▶ EXCERPT PROVIDED
────────────────

# Thread: Differentiation of inverse tanh

1. ## Differentiation of inverse tanh

inverse tanh(X) = 1/2 ln(1+x/1-x) differentiate to show that d/dx = 1/1-x^2

I have been working on this problem for so long, can anyone show me the solution. Thanks!

2. Originally Posted by skeltonjoe
inverse tanh(X) = 1/2 ln(1+x/1-x) differentiate to show that d/dx = 1/1-x^2

I have been working on this problem for so long, can anyone show me the solution. Thanks!
$\displaystyle \tanh^{-1}{x} = \frac{1}{2}\ln{\frac{1 + x}{1 - x}}$.

So if $\displaystyle y = \tanh^{-1}{x}$

$\displaystyle y = \frac{1}{2}\ln{\frac{1 + x}{1 - x}}$

Let $\displaystyle u = \frac{1 + x}{1 - x}$ so that $\displaystyle y = \frac{1}{2}\ln{u}$.

$\displaystyle \frac{du}{dx} = \frac{(1 - x)\frac{d}{dx}(1 + x) - (1 + x)\frac{d}{dx}(1 - x)}{(1 - x)^2}$ by the Quotient Rule

$\displaystyle = \frac{1 - x + 1 + x}{(1 - x)^2}$

$\displaystyle = \frac{2}{(1 - x)^2}$.

$\displaystyle \frac{dy}{du} = \frac{1}{2}\cdot \frac{1}{u}$

$\displaystyle = \frac{1}{2}\cdot \frac{1}{\frac{1 + x}{1- x}}$

$\displaystyle = \frac{1}{2}\cdot \frac{1 - x}{1 + x}$

$\displaystyle = \frac{1 - x}{2(1 + x)}$.

────────────────

▶ INFORMATION GIVEN
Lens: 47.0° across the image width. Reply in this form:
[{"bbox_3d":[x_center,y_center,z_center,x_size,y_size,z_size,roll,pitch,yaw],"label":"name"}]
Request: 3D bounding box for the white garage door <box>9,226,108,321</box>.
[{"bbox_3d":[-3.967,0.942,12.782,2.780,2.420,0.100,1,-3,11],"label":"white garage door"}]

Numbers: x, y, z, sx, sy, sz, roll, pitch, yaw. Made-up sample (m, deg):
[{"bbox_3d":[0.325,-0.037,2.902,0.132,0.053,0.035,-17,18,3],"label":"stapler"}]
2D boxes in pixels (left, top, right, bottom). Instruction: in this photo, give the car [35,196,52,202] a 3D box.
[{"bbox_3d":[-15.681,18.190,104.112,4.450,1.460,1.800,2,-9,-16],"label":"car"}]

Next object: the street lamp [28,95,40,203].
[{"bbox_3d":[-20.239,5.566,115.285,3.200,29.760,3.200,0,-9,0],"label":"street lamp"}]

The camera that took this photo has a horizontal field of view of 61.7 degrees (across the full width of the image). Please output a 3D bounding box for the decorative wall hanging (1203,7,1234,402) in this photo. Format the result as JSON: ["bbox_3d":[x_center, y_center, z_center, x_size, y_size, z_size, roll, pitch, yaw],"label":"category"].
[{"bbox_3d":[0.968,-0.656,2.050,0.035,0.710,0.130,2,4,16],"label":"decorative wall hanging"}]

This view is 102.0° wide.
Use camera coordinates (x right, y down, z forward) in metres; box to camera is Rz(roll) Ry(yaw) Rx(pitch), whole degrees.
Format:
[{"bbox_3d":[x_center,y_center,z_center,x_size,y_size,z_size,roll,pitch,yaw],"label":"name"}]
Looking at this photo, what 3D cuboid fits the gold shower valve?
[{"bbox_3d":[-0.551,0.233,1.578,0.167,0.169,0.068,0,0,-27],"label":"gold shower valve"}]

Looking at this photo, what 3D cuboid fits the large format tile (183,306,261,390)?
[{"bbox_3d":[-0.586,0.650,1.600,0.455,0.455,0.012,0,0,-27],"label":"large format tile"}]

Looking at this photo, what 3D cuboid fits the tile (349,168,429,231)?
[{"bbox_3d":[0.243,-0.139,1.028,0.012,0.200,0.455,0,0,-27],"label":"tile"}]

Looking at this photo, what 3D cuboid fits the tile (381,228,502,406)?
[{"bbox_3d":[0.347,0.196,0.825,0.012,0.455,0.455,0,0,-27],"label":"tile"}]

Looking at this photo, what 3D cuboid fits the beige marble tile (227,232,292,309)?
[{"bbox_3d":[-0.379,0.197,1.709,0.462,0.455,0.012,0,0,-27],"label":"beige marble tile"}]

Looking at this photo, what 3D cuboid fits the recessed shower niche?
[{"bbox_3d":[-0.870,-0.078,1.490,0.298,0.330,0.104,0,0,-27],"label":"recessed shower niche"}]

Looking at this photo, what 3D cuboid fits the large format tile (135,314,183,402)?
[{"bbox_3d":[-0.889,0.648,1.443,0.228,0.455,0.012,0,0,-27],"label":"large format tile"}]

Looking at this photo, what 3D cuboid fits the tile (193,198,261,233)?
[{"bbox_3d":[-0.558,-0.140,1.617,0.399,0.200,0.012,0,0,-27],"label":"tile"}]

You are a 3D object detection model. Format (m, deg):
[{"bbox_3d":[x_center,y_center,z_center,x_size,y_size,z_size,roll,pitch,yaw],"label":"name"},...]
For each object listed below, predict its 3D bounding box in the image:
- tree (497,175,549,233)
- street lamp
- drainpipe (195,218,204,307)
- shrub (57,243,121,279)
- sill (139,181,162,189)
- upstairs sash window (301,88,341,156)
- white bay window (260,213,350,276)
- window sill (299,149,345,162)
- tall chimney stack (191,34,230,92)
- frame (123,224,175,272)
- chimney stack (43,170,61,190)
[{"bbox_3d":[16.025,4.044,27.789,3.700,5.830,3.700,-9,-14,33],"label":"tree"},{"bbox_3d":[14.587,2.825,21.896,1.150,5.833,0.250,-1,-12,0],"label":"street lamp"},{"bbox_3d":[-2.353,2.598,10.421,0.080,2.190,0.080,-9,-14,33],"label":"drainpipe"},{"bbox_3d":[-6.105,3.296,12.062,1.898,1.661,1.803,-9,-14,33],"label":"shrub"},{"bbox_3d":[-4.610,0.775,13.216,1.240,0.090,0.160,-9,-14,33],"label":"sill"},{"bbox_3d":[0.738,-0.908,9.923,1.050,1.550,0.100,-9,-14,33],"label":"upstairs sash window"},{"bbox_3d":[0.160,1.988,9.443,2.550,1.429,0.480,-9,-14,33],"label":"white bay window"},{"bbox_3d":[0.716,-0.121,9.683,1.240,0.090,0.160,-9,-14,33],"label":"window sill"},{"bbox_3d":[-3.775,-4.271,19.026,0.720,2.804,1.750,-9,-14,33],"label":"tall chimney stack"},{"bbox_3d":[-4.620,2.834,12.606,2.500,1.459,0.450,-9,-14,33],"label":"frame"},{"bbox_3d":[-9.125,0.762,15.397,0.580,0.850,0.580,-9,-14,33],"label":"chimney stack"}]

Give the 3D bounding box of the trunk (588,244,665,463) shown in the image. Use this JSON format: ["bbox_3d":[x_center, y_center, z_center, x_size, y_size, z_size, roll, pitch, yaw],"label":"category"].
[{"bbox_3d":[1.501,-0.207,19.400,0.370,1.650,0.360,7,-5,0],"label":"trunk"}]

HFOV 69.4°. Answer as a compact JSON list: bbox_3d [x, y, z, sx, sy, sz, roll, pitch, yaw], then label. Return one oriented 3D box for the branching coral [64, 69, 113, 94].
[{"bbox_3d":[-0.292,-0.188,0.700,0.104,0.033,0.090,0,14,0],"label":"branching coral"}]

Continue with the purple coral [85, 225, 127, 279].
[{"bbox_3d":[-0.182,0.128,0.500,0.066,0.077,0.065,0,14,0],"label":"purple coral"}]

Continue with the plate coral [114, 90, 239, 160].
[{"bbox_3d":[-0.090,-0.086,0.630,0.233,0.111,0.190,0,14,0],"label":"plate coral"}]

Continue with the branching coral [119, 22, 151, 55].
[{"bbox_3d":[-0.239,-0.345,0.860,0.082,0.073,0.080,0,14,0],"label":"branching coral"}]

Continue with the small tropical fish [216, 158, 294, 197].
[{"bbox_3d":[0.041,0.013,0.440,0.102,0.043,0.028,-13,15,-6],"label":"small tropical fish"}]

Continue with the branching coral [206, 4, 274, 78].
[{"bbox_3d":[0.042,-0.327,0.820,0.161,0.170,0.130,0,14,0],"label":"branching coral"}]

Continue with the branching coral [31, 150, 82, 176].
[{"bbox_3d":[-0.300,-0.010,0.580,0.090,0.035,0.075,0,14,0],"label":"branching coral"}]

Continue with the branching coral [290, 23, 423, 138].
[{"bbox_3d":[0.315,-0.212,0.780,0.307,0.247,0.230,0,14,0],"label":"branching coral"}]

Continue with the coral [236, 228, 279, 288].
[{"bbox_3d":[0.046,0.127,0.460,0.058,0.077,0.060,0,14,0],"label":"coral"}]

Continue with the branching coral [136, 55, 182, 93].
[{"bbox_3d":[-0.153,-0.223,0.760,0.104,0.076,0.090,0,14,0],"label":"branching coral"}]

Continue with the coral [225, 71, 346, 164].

────────────────

▶ TASK ITEM
Reproduce the entire thread on differentiating inverse tanh word for word. Leave the rows out of this entirely.

▶ ANSWER SECTION
# Thread: Differentiation of inverse tanh

1. ## Differentiation of inverse tanh

inverse tanh(X) = 1/2 ln(1+x/1-x) differentiate to show that d/dx = 1/1-x^2

I have been working on this problem for so long, can anyone show me the solution. Thanks!

2. Originally Posted by skeltonjoe
inverse tanh(X) = 1/2 ln(1+x/1-x) differentiate to show that d/dx = 1/1-x^2

I have been working on this problem for so long, can anyone show me the solution. Thanks!
$\displaystyle \tanh^{-1}{x} = \frac{1}{2}\ln{\frac{1 + x}{1 - x}}$.

So if $\displaystyle y = \tanh^{-1}{x}$

$\displaystyle y = \frac{1}{2}\ln{\frac{1 + x}{1 - x}}$

Let $\displaystyle u = \frac{1 + x}{1 - x}$ so that $\displaystyle y = \frac{1}{2}\ln{u}$.

$\displaystyle \frac{du}{dx} = \frac{(1 - x)\frac{d}{dx}(1 + x) - (1 + x)\frac{d}{dx}(1 - x)}{(1 - x)^2}$ by the Quotient Rule

$\displaystyle = \frac{1 - x + 1 + x}{(1 - x)^2}$

$\displaystyle = \frac{2}{(1 - x)^2}$.

$\displaystyle \frac{dy}{du} = \frac{1}{2}\cdot \frac{1}{u}$

$\displaystyle = \frac{1}{2}\cdot \frac{1}{\frac{1 + x}{1- x}}$

$\displaystyle = \frac{1}{2}\cdot \frac{1 - x}{1 + x}$

$\displaystyle = \frac{1 - x}{2(1 + x)}$.